Source document ::
[Start of Attachment]

Methodology for applying control theory in modeling the processes of centrifugal enrichment of mineral raw materials

ABSTRACT

The article discusses an approach aimed at the formation of a methodology for applying the principles and models used in the automatic control theory in relation to the processes of enrichment of mineral raw materials. The problem solved in the article is posed as follows, try to represent the process of gravitational enrichment, namely centrifugal concentration, in the form of a transfer function and try to find its parameters. The paper proposes an approach to modeling centrifugal concentrators based on transfer functions, using averaged values of output characteristics. Proposal of a mechanism for determining the parameters of transfer functions and their calculation based on experimental data. To check the presented calculations, the MatLAB software tool with the Simulink package was used. As a result, the transfer function of the KC-CVD6 apparatus used in the gold deposit was found and satisfactory results were obtained. The work uses methods of identification of automatic systems, methods of system analysis, as well as methods of mathematical modeling, namely the numerical solution of differential equations, implemented in the MatLAB environment with the Simulink package. A comparison with the classical regression model was made; as a result, the modeling error was reduced by two times. The simulation error for the concentrate yield was less than 1%.

[End of Attachment]

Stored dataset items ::
[Start of Attachment]

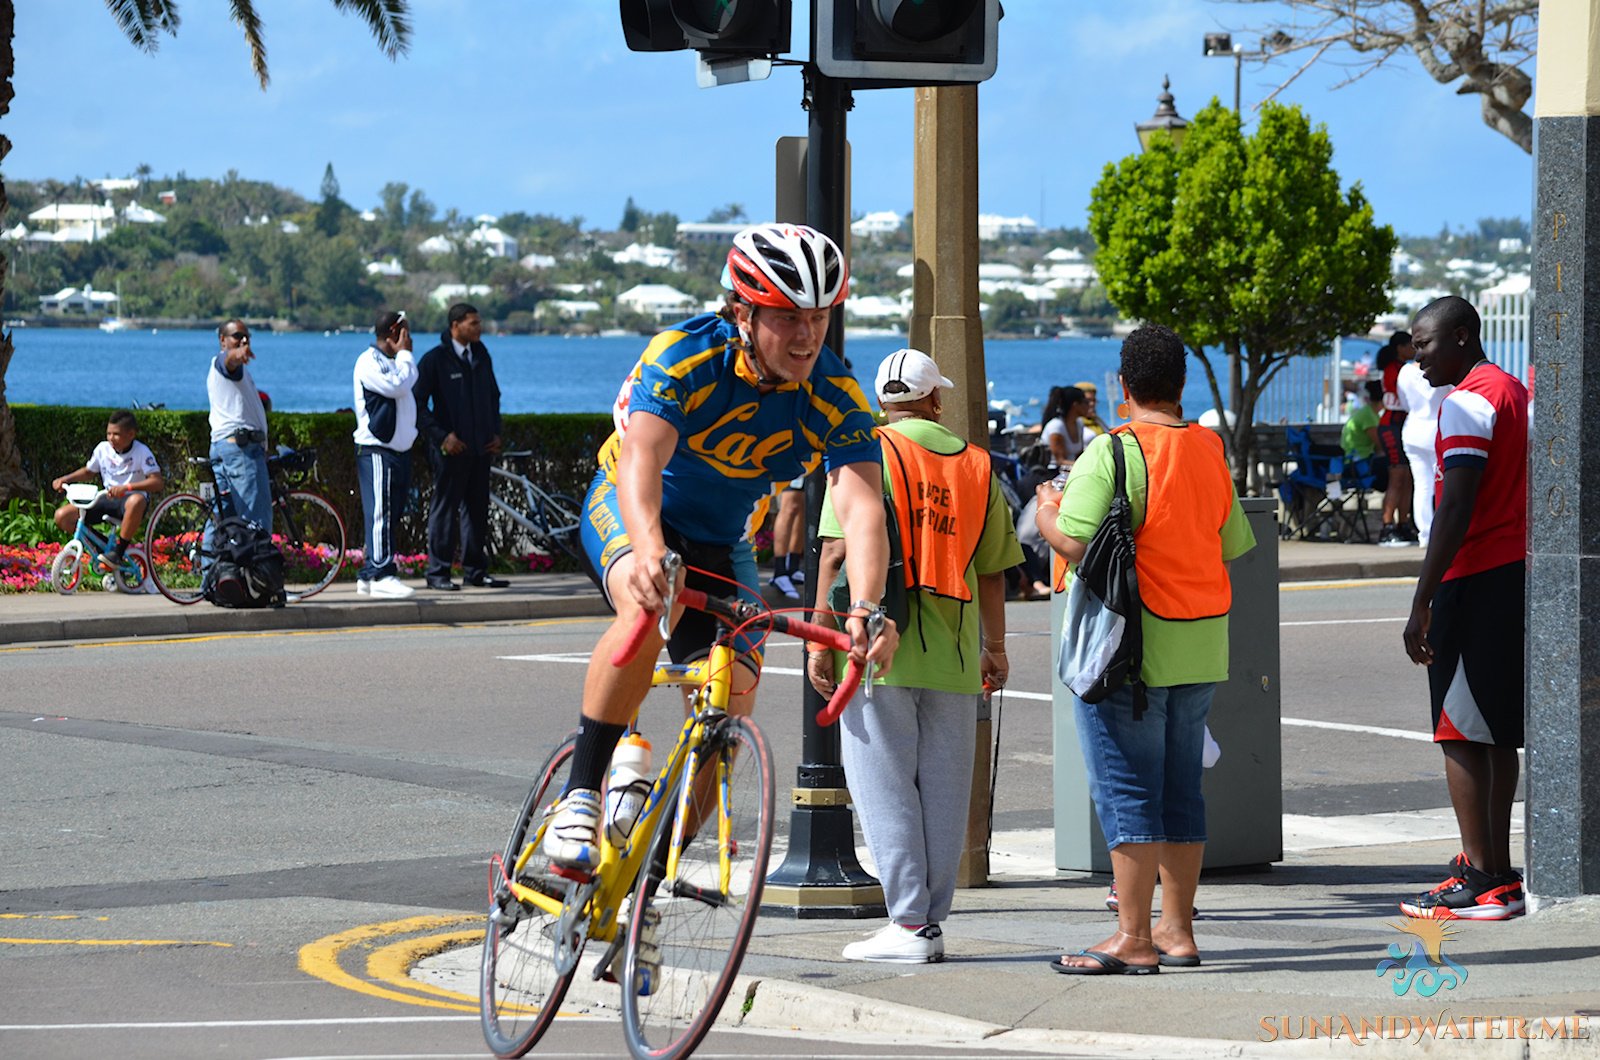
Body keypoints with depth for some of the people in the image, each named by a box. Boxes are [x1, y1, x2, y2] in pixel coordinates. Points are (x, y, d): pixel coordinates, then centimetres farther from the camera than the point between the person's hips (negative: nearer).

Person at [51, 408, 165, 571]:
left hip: (130, 498, -5)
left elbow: (158, 482, -23)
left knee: (136, 501, -46)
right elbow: (88, 472, 21)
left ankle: (118, 551, -29)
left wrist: (126, 487, -35)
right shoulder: (103, 449, 2)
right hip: (108, 500, 5)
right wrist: (65, 479, 2)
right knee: (62, 516, -12)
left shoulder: (142, 452, -12)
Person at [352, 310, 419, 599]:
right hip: (376, 450, -9)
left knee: (390, 515, 8)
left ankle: (368, 575, 12)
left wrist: (405, 356, 11)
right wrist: (404, 354, -8)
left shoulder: (393, 362, 20)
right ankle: (381, 575, -16)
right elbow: (398, 386, -20)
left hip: (399, 450, 9)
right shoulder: (369, 362, -10)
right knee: (380, 513, -12)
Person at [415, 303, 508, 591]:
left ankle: (475, 570, 16)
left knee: (477, 509, 9)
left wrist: (495, 432, 12)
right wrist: (441, 436, -15)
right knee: (445, 509, -4)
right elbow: (418, 404, -9)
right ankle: (438, 572, 0)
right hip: (451, 448, -6)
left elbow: (493, 395, 24)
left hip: (480, 448, 6)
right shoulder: (435, 359, -7)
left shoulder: (481, 355, 12)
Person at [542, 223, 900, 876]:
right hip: (627, 509, -4)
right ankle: (578, 797, -30)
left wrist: (866, 610, -51)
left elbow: (861, 506, -33)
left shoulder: (837, 401, -19)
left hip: (722, 544, 4)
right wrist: (649, 550, -64)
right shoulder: (683, 358, -28)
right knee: (649, 604, -37)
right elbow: (642, 456, -44)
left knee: (731, 713, -8)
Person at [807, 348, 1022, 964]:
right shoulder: (975, 464, 11)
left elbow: (838, 550, -10)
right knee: (943, 787, 8)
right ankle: (931, 921, 10)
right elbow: (992, 569, 14)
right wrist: (995, 649, 23)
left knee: (885, 784, -1)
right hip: (951, 652, 4)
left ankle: (909, 924, -6)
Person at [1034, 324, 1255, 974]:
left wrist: (1046, 512, 1)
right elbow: (1233, 546, 13)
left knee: (1127, 793, -4)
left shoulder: (1114, 452, -13)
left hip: (1132, 649, -7)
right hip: (1200, 650, 7)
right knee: (1180, 791, 13)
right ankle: (1177, 930, 17)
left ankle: (1132, 939, -5)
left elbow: (1075, 543, -19)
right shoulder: (1212, 452, 8)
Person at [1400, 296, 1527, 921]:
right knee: (1499, 733, 13)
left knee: (1460, 734, -7)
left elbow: (1457, 507, -21)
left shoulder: (1468, 403, -14)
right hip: (1516, 570, 10)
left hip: (1476, 582, -10)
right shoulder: (1514, 393, 17)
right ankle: (1497, 871, 18)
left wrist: (1422, 601, -21)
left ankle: (1481, 881, -10)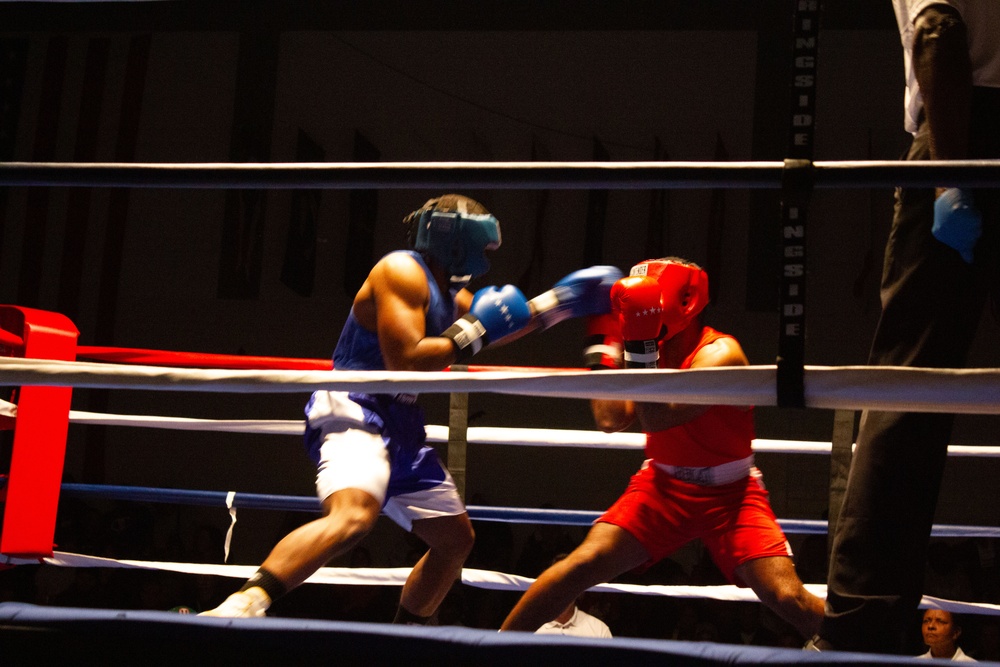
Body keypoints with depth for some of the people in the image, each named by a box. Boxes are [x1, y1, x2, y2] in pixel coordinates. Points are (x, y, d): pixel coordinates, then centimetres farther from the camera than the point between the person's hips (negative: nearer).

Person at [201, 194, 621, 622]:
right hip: (354, 413, -10)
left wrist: (560, 301, 28)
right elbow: (404, 360, -20)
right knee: (352, 517, -36)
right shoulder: (402, 272, -9)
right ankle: (241, 607, -44)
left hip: (399, 427, 10)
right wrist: (470, 336, -11)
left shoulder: (448, 292, 19)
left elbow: (499, 322, 35)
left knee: (456, 538, 17)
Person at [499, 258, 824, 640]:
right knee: (582, 565, -11)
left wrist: (639, 344, -36)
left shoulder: (719, 352, -20)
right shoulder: (649, 343, -2)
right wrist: (600, 344, -8)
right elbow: (611, 421, -10)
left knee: (787, 598, -19)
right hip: (664, 484, 4)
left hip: (729, 493, -4)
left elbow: (656, 418, -31)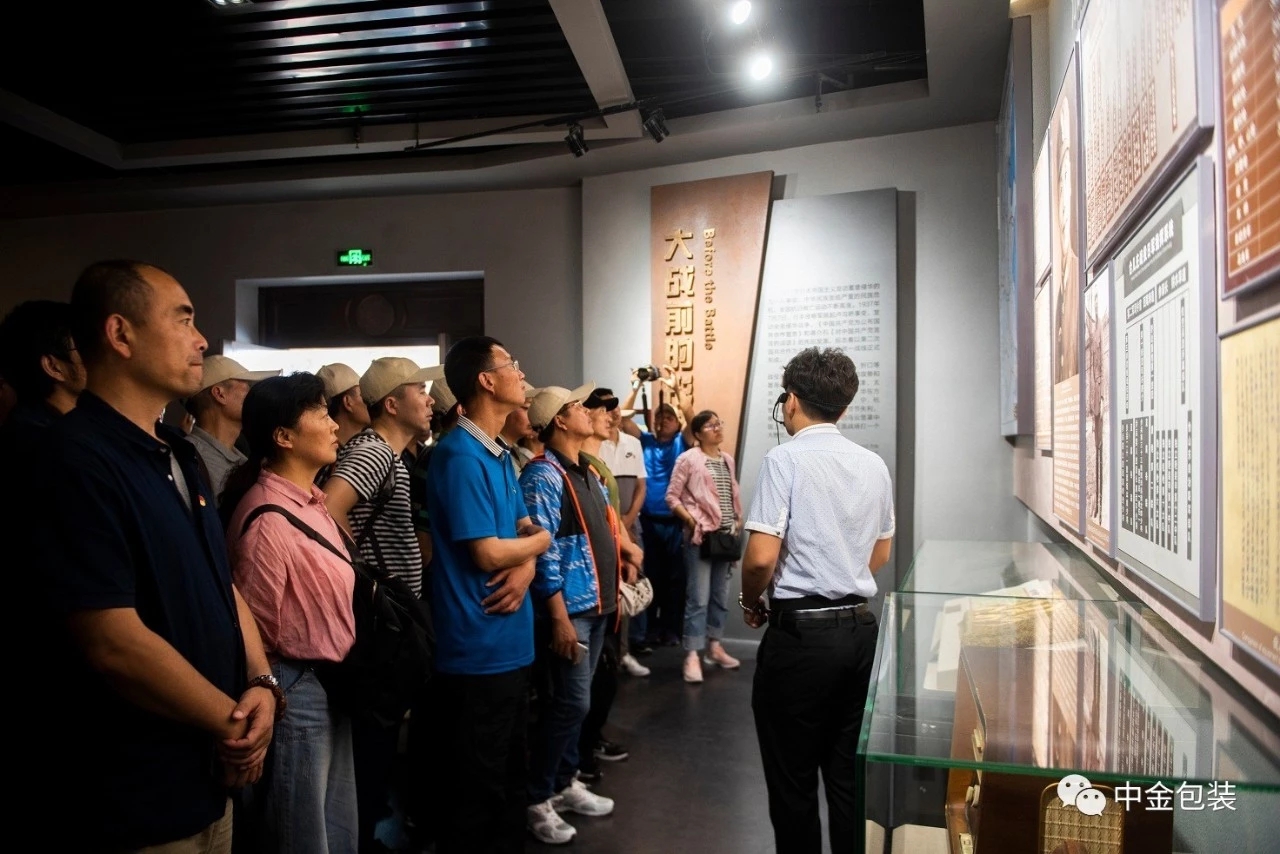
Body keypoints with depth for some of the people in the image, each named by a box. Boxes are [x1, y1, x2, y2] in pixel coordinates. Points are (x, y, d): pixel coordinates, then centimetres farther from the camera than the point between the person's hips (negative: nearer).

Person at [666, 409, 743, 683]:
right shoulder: (688, 459, -5)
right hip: (701, 535, -6)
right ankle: (692, 656, -3)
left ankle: (714, 647, 25)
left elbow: (734, 497, 17)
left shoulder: (727, 460, 13)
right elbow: (672, 497, -6)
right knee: (698, 597, -8)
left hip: (726, 535, 6)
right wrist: (691, 521, -14)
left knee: (721, 596, 12)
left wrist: (737, 524, 7)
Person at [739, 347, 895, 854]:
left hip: (800, 632, -6)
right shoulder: (874, 465, 7)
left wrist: (751, 603, 0)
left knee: (794, 779, 8)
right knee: (849, 774, 17)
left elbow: (761, 557, -18)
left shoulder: (786, 459, -12)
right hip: (859, 627, 6)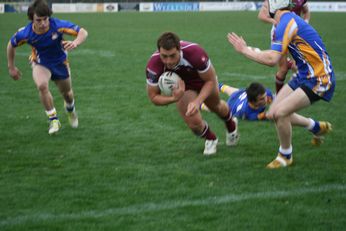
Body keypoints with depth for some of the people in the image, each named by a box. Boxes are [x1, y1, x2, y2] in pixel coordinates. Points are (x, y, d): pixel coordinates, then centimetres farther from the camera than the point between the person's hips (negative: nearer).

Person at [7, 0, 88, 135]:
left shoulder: (58, 25, -32)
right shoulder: (25, 34, -28)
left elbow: (83, 32, -29)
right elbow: (11, 45, -7)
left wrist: (75, 43, -50)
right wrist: (11, 67, 0)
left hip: (60, 62, 1)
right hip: (40, 63, -1)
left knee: (67, 94, 17)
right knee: (42, 85, -31)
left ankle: (70, 110, 55)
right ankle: (53, 119, -13)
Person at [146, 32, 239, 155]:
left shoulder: (194, 53, -45)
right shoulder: (153, 66, -40)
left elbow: (210, 81, -29)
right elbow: (153, 96, -25)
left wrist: (197, 101, -43)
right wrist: (173, 98, -44)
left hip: (203, 80, 0)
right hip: (182, 86, 0)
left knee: (215, 106, 27)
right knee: (193, 122, -16)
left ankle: (231, 125, 64)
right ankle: (210, 139, 21)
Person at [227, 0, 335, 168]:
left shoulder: (285, 24, -23)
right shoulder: (291, 19, 6)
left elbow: (272, 60, -30)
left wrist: (244, 50, -22)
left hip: (318, 80, -10)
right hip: (304, 76, 10)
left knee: (280, 113, -19)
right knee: (273, 113, 9)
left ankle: (285, 156, 4)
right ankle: (317, 127, 31)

[End of Attachment]

List of tasks ::
- A) According to the abstract on modeling centrifugal concentration, what software tool was used to check the presented calculations?
- B) Extend the abstract on modeling centrifugal concentration past its final sentence.

Responses to the tasks ::
- A) MatLAB with the Simulink package.

- B)
KEYWORDS:

• Gravity beneficiation
• gold centrifugal concentration
• knelson concentrator
• control theory
• transfer function
• differential equations

Disclosure statement

No potential conflict of interest was reported by the author(s).

List of symbols

α - content of the valuable component in the feed;

β - content of the valuable component in the concentrate;

γ - content of the valuable component in the tail;

δ_in - productivity of the apparatus for solid (input);

δ_con - productivity of the apparatus for concentrate (output);

ε(t) - input feed flow;

x_con(t) - concentrate output;

x_tl(t) - tailings output;

G_con(p) - transfer function;

$k$, $k_{ob},k_{con},k_{tl}$ - gain;

$T_1$, $T_{ob},T_{con},T_{tl}$ - time constant;

T – test duration;

q - custom parameter vector;

$\omega (t)$ - weight function;

$m_{x_{con}}(t)$, $m_{\epsilon }(t)$ - mathematical expectations;

$q_1$ - fluidizing water consumption;

$q_2$ - valve opening time.